外层 try/except 捕获 API 异常prompt_too_long 等),with_retry 处理瞬态错误429/529stop_reason 检查处理截断。三种恢复机制各管各的错误类型。


相对 s10 的变更

组件 之前 (s10) 之后 (s11)
错误处理 无(一碰就崩溃) 三种恢复模式 + 指数退避
新常量 ESCALATED_MAX_TOKENS=64000, MAX_RETRIES=10, BASE_DELAY_MS=500, FALLBACK_MODEL
新函数 with_retry, retry_delay, reactive_compact, is_prompt_too_long_error, RecoveryState
工具 bash, read_file, write_file (3) bash, read_file, write_file (3) — 不变
循环 裸调用 LLM try/except 包裹 + continue 重试

试一下

cd learn-claude-code
python s11_error_recovery/code.py

试试这些 prompt

  1. 让 Agent 生成一段很长的代码,观察截断后是否自动续写(看 [max_tokens] escalating 日志)
  2. 连续读取大量文件撑大上下文,观察 reactive compact
  3. 如果遇到 429/529观察指数退避的日志输出

接下来

Agent 现在能在错误中自动恢复了。但它处理的任务仍然是"一次性"的——你给它一个任务,它做完,结束。

能不能让 Agent 管理一个任务列表——有依赖关系、持久化到磁盘、跨会话能恢复TODO 列表不是任务系统。

s12 Task System → 任务是有依赖、有状态、持久化的图。这是多 Agent 协作的基础。

深入 CC 源码

以下基于 CC 源码 query.ts1729 行)、services/api/withRetry.ts822 行)、query/tokenBudget.ts93 行)、utils/tokenBudget.ts73 行)的分析。

一、十几种 reason/transition不只是 3 条)

教学版讲了 3 种最常见的恢复模式。CC 实际有十几种 reason/transition每轮 LLM 调用后都会判断:

reason/transition 教学版对应 CC 行为
completed 正常完成 返回结果
next_turn 正常工具调用 继续下一轮工具执行
max_output_tokens_escalate 路径 1 8K→64K 升级
max_output_tokens_recovery 路径 1 续写 续写提示(最多 3 次)
reactive_compact_retry 路径 2 reactive compact → 重试
prompt_too_long 路径 2 同上
collapse_drain_retry 未展开 context collapse 先提交暂存
model_error 未展开 重试
image_error 未展开 ImageSizeError / ImageResizeError 专门处理
aborted_streaming 未展开 流式中止恢复
aborted_tools 未展开 工具中止
stop_hook_blocking 未展开 注入 blocking error → 模型自纠
stop_hook_prevented 未展开 hooks 阻止
hook_stopped 未展开 hook 停止执行
token_budget_continuation 未展开 token 用量 < 90% 时继续
blocking_limit 未展开 阻塞限制
max_turns 未展开 达到最大轮次

教学版只展开了前 5 种(最常见的),其余各有专门处理逻辑。

二、指数退避的精确公式

CC 的退避延迟(withRetry.ts:530-548

delay = min(500 × 2^(attempt-1), 32000) + random(0~25%)
尝试 基础延迟 + 抖动
1 500ms 0-125ms
2 1000ms 0-250ms
4 4000ms 0-1000ms
7+ 32000ms上限 0-8000ms

如果服务器返回 Retry-After header优先用那个值。

三、CONTINUATION 提示原文

CC 的续写提示(query.ts:1225-1227

Output token limit hit.
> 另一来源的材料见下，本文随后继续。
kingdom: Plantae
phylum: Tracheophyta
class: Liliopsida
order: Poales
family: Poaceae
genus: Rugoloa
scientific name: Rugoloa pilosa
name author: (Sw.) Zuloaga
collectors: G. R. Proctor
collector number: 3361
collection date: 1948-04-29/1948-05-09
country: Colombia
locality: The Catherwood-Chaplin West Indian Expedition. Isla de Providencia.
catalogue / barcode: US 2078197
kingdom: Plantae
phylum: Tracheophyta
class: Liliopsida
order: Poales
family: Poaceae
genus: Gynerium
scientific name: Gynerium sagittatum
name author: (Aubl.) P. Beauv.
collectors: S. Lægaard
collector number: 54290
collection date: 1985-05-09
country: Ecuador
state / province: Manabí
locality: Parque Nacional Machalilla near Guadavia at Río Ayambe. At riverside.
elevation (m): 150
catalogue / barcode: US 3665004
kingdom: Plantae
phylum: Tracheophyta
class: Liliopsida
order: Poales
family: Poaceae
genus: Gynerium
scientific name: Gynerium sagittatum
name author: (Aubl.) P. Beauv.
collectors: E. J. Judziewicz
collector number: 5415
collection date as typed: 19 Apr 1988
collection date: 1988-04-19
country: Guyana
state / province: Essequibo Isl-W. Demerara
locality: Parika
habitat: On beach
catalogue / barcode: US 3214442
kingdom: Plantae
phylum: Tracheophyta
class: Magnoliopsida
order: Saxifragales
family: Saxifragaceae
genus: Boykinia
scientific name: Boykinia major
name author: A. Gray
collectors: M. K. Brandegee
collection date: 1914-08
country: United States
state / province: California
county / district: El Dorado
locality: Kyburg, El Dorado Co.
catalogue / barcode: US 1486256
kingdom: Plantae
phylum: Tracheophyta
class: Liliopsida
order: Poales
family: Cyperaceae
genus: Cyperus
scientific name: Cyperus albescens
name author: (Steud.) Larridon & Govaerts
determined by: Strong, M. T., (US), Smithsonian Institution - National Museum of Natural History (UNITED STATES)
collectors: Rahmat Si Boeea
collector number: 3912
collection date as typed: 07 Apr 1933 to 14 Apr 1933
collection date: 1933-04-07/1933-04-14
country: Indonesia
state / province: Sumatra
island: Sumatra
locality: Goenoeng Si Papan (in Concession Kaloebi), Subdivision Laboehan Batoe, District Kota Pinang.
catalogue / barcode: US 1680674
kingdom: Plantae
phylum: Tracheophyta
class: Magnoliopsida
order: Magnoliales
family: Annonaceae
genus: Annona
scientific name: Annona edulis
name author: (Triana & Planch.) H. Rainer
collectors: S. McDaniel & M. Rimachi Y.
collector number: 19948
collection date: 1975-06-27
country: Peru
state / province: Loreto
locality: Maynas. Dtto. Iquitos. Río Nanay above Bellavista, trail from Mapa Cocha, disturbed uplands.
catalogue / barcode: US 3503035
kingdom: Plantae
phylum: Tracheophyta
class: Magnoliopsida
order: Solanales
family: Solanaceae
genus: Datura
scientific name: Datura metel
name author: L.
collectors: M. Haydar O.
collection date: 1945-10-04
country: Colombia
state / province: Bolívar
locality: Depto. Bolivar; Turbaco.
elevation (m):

Resume directly — no apology, no recap of what
you were doing. Pick up mid-thought if that is where the cut happened.
Break remaining work into smaller pieces.

Token budget 的 nudge 提示(tokenBudget.ts:72

Stopped at {pct}% of token target. Keep working — do not summarize.

四、流式错误处理

CC 的流式路径中可恢复的错误413、max_tokens、media error在 streaming 期间被暂扣不展示query.ts:788-822——SDK 消费者看不到,只有恢复逻辑能看到。等 streaming 结束后才判断是否需要恢复。

五、529 → Fallback Model 切换

连续 3 次 529 过载错误后(MAX_529_RETRIES = 3CC 自动切换到 fallback model如 Opus → Sonnet。切换时清除所有 pending 消息和 tool 结果,给用户展示 "Switched to {model} due to high demand"。

六、Diminishing Returns 检测

Token budget 的"继续"不是无限的。当连续 3 次 continuation 且 token 增量 < 500 时,系统判断"继续也没有实质性产出",停止 continuationtokenBudget.ts:60-62)。